LAWS(KER)-1965-9-18

NIBISA UMMA Vs. CHERIAN KOSHY

Decided On September 17, 1965
NIBISA UMMA Appellant
V/S
CHERIAN KOSHY Respondents

JUDGEMENT

(1.) This Second Appeal arises out of a proceeding initiated by the appellant under S.22 of Act 31 of 1958 for setting aside a court sale of properties held on the 18th Mithunam 1112, and confirmed on the 11th Mithunam, 1119. The properties were purchased by the decree holder. After he died, his legal representatives assigned their interest in the properties to the respondent in the year 1120. The appellant, who was one of the judgment debtors, made the application under S.22, in the year 1134 (1959 A.D.) and though she succeeded in the first court, she lost in appeal before the Subordinate Judge, who dismissed her application under the 3rd proviso to sub-s.(1) of S.22, which reads:

(2.) But learned counsel for the appellant has, by C. M. P. 5917 of 1961 sought permission to raise an additional ground in this appeal that the proviso extracted above, is violative of Art.14 of the Constitution. I am inclined to grant the prayer to raise the ground, and allow the petition. But I am satisfied after hearing counsel, that there is no substance in the contention. The contention was, that the classification introduced by the proviso has no rational relationship to the object of the enactment and is bad as discriminatory. That object is to provide for the relief of indebted agriculturists, in the manner and to the extent provided by it. S.22 is one of the provisions in relief of indebtedness and enables an agricultural judgment debtor to set aside a court sale of immovable property held in execution of a decree against him, subject to certain limits. These limits areas prescribed by sub-s.(1) of S.22, including the provisos to it.
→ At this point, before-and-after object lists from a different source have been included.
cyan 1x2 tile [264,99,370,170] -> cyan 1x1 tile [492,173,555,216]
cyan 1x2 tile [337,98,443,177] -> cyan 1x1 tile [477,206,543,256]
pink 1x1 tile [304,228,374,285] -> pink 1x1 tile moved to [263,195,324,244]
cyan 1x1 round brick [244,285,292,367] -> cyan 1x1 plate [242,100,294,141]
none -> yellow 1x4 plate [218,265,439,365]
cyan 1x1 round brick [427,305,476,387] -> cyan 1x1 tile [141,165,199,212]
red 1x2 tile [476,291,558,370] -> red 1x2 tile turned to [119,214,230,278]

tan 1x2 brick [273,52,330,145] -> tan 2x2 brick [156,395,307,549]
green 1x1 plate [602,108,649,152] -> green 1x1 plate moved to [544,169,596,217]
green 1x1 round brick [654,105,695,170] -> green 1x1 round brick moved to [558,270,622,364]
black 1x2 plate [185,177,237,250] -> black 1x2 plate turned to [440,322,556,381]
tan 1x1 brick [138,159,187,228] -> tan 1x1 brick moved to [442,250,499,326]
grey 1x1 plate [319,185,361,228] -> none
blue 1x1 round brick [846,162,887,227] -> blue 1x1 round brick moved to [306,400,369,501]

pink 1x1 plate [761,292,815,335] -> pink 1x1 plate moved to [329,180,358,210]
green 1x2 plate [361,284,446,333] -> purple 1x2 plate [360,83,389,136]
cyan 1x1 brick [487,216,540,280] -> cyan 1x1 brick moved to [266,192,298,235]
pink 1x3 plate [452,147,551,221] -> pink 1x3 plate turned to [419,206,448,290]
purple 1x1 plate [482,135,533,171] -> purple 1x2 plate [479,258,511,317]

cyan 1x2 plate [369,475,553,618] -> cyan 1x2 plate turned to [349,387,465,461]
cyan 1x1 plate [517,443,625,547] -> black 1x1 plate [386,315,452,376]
The limit imposed by the proviso, is that while granting relief to an agricultural judgment debtor, the right of a bona fide alienee who has derived his right before the 20th November 1957 at least, may be protected. There is no compelling reason why an agricultural judgment debtor should be benefitted at the expense of or be preferred to a bona fide alienee of the category mentioned. It may be, that in the case of some of them they might have paid much more for the transfer to them, than what their transferor had paid at the court sale. The classification has also a rational relationship to the object sought to be achieved by Act 31 of 1958, for, while agricultural judgment debtors should be granted relief, such relief should not injure bona fide alienees of a certain category at least. It was only such relief, that was intended to be granted; this is not discrimination.

(3.) Learned counsel for the respondent appeared to me to be right in his submission, that if the proviso were to be struck down, the appellant could not claim any relief under S.22, because, as stated, the relief intended to be granted under S.22 was conditioned by the proviso. I accept the argument that the proviso is an inseparable part of S.22.